Lenovo rollable laptop

Table of Contents

    Beyond the Fold: Lenovo’s New Bet on Rollable Silicon

    Six months after the market debut of its first commercial rollable device, Lenovo has returned to CES 2026 with a pair of concepts that push the boundaries of screen real estate beyond the traditional fold. In a private showroom demonstration, the company unveiled the ThinkPad Rollable XD and the Legion Pro Rollable, two prototypes that leverage increasingly flexible OLED technology to solve the perennial struggle of laptop design: the trade-off between portability and screen size.

    While Lenovo cautioned that these units are delicate prototypes, the level of polish suggests these aren’t merely imaginative sketches. The engineering focus has shifted from ‘can we make this work’ to ‘how do we make this durable,’ with the company reporting that the current mechanisms are rated for 25,000 roll cycles.

    ThinkPad Rollable XD: The Vertical Productivity Play

    The ThinkPad Rollable XD focuses on verticality. The display can expand from a standard 13.3-inch form factor to nearly 16 inches in height, effectively increasing the usable screen area by 50% in a matter of seconds. This vertical growth is particularly useful for coding or document review, where vertical scrolling is the primary bottleneck.
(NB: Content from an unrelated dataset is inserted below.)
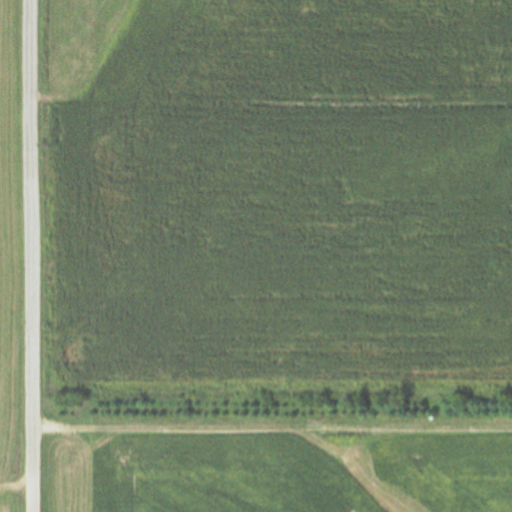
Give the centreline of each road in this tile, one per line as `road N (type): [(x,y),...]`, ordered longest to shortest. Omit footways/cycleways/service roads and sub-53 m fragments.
road 1 (residential): [(30,511),(28,0)]
road 2 (track): [(30,429),(511,426)]
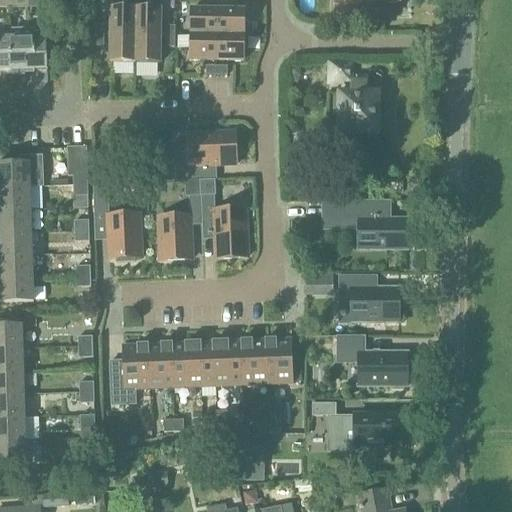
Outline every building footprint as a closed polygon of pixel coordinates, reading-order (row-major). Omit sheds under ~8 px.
[(26,0),(7,0),(8,0),(8,10),(27,9),(26,0)] [(352,0),(352,4),(362,5),(362,10),(384,11),(384,5),(401,5),(400,0),(352,0)] [(110,10),(110,37),(135,38),(135,11),(110,10)] [(135,11),(135,38),(160,38),(160,11),(135,11)] [(190,37),(217,37),(217,12),(190,12),(190,37)] [(244,13),(217,12),(217,37),(244,38),(244,13)] [(95,37),(104,38),(104,27),(95,27),(95,37)] [(166,38),(174,39),(175,28),(166,28),(166,38)] [(104,38),(95,37),(95,48),(104,48),(104,38)] [(134,65),(135,38),(110,37),(109,65),(134,65)] [(189,62),(216,62),(217,37),(190,37),(189,62)] [(244,38),(217,37),(216,62),(243,63),(244,38)] [(159,65),(160,38),(135,38),(134,65),(159,65)] [(174,39),(166,38),(165,49),(174,49),(174,39)] [(9,40),(0,40),(0,73),(11,73),(9,40)] [(9,40),(11,73),(47,72),(46,45),(34,45),(33,40),(9,40)] [(328,86),(351,86),(351,84),(351,65),(329,65),(328,86)] [(216,77),(216,68),(206,68),(205,77),(216,77)] [(216,68),(216,77),(227,77),(227,68),(216,68)] [(351,84),(351,86),(351,96),(339,96),(328,96),(328,135),(338,135),(338,136),(361,136),(363,140),(371,140),(373,136),(376,136),(377,96),(365,96),(366,84),(351,84)] [(173,183),(197,182),(197,168),(216,168),(235,167),(234,135),(186,137),(188,168),(172,168),(173,183)] [(87,178),(87,150),(68,150),(68,178),(72,178),(73,188),(87,188),(87,178)] [(28,164),(28,166),(0,167),(0,190),(29,189),(29,188),(44,188),(43,164),(28,164)] [(106,181),(93,182),(92,182),(94,215),(107,214),(108,214),(106,181)] [(87,199),(87,188),(73,188),(73,199),(87,199)] [(0,213),(30,212),(29,189),(0,190),(0,213)] [(189,211),(202,210),(201,198),(189,199),(189,211)] [(213,198),(201,198),(202,210),(202,222),(214,222),(215,261),(247,259),(245,212),(214,213),(213,198)] [(390,204),(322,204),(322,223),(358,223),(358,228),(358,252),(406,252),(406,222),(390,222),(390,204)] [(0,213),(0,236),(30,235),(30,212),(0,213)] [(108,218),(107,218),(108,242),(109,261),(116,261),(116,265),(134,264),(134,260),(141,260),(139,217),(108,218)] [(190,219),(189,219),(158,220),(160,263),(192,262),(190,228),(190,219)] [(74,223),(74,234),(88,233),(88,223),(74,223)] [(88,244),(88,233),(74,234),(74,244),(88,244)] [(0,259),(31,258),(30,235),(0,236),(0,259)] [(0,259),(0,282),(32,281),(31,258),(0,259)] [(90,279),(90,268),(75,269),(75,279),(90,279)] [(306,275),(306,297),(333,297),(333,276),(306,275)] [(90,290),(90,279),(75,279),(76,290),(90,290)] [(32,281),(0,282),(0,305),(33,304),(32,281)] [(351,309),(347,309),(347,324),(351,324),(351,325),(403,325),(403,308),(399,308),(399,291),(351,291),(351,309)] [(0,352),(23,351),(22,329),(0,329),(0,352)] [(78,339),(78,350),(92,350),(91,339),(78,339)] [(336,339),(337,357),(358,357),(358,388),(390,388),(390,392),(403,392),(403,389),(406,389),(406,355),(364,355),(364,339),(336,339)] [(265,343),(267,386),(292,385),(290,342),(265,343)] [(265,343),(241,344),(243,387),(267,386),(265,343)] [(243,387),(241,344),(213,345),(215,389),(243,387)] [(201,389),(199,345),(171,346),(173,390),(201,389)] [(213,345),(199,345),(201,389),(215,389),(213,345)] [(171,346),(147,347),(149,391),(173,390),(171,346)] [(134,392),(149,391),(147,347),(122,348),(123,363),(110,364),(111,407),(135,406),(134,392)] [(92,360),(92,350),(78,350),(78,360),(92,360)] [(0,374),(23,374),(23,351),(0,352),(0,374)] [(0,397),(24,397),(23,374),(0,374),(0,397)] [(79,385),(79,395),(93,395),(93,384),(79,385)] [(93,405),(93,395),(79,395),(79,406),(93,405)] [(0,420),(25,420),(24,397),(0,397),(0,420)] [(400,448),(400,418),(336,418),(336,406),(312,406),(312,418),(328,418),(334,435),(340,449),(342,454),(355,453),(355,448),(400,448)] [(207,426),(217,425),(216,413),(207,414),(207,426)] [(216,413),(217,425),(227,425),(226,413),(216,413)] [(0,443),(25,443),(25,420),(0,420),(0,443)] [(173,434),(173,422),(163,422),(163,434),(173,434)] [(173,422),(173,434),(183,434),(183,422),(173,422)] [(269,424),(270,436),(280,435),(279,423),(269,424)] [(260,436),(270,436),(269,424),(259,424),(260,436)] [(81,441),(95,441),(94,430),(81,430),(81,441)] [(95,451),(95,441),(81,441),(81,451),(95,451)] [(25,443),(0,443),(0,466),(26,466),(25,443)] [(144,475),(146,489),(168,486),(166,472),(144,475)] [(390,511),(386,493),(358,498),(360,511),(390,511)] [(94,506),(93,495),(73,497),(74,507),(94,506)] [(68,496),(43,498),(43,510),(68,508),(68,496)] [(163,511),(162,500),(148,503),(149,511),(163,511)]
    The most striking architectural detail is the 180-degree wrap. The OLED panel curves over the top edge of the lid, creating a world-facing secondary display. To protect this vulnerable curve, Lenovo collaborated with Corning to develop a specialized transparent glass cover. This design choice isn’t just for protection; it serves as a window into the device’s internals, exposing the fiber cables and motors that drive the rolling mechanism—a high-tech flex that highlights the mechanical complexity of the chassis.

    Interaction with the XD is handled via physical buttons or by swiping across the edge of the lid, which is fully touch-enabled. While previous iterations experimented with voice and gesture controls, the XD leans into more tactile, reliable inputs, suggesting a move toward a more practical business use case.

    Legion Pro Rollable: The ‘Arena Mode’ Monster

    If the ThinkPad is about productivity, the Legion Pro Rollable is an exercise in sheer gaming ambition. Rather than expanding vertically, this machine grows horizontally. It operates in three distinct states: ‘Focus Mode’ (a standard 16-inch laptop), ‘Tactical Mode’ (expanding to 21.5 inches), and the massive ‘Arena Mode,’ where the display unfurls to a total width of roughly two feet.

    This essentially allows a user to deploy an external monitor without actually carrying one. For gamers, this is a more intuitive alternative to the dual-screen setups seen in devices like the Asus ROG Zephyrus Duo, as it maintains a single, contiguous canvas.

    The hardware backing this display is formidable. Built on the chassis of the Legion Pro 7i, it is expected to house high-end Intel Core processors and the Nvidia GeForce RTX 5090 GPU. However, this power comes with a physical cost. During demonstrations, the device emitted significant heat even while idling, and the chunky rear vents—trimmed in aggressive RGB lighting—were working overtime to keep the internals cool.

    Engineering Hurdles and Reality Checks

    The technology isn’t without its flaws. Close inspection of the Legion Pro Rollable revealed superficial skid marks on the OLED panel during the unfurling process, likely caused by the internal drive mechanism. There is also visible, though subtle, creasing where the panel retreats into its housing. These are the exact ‘durability and stability’ hurdles Lenovo must clear before these devices can move from the showroom to the shelf.

    There is also the matter of pricing. Given that the ThinkBook Plus Gen 6 Rollable AI entered the market at a steep $3,499.99, any consumer-ready version of the Legion Pro Rollable—with its massive screen and RTX 50-series silicon—will likely command a premium that pushes it deep into the enthusiast-only category.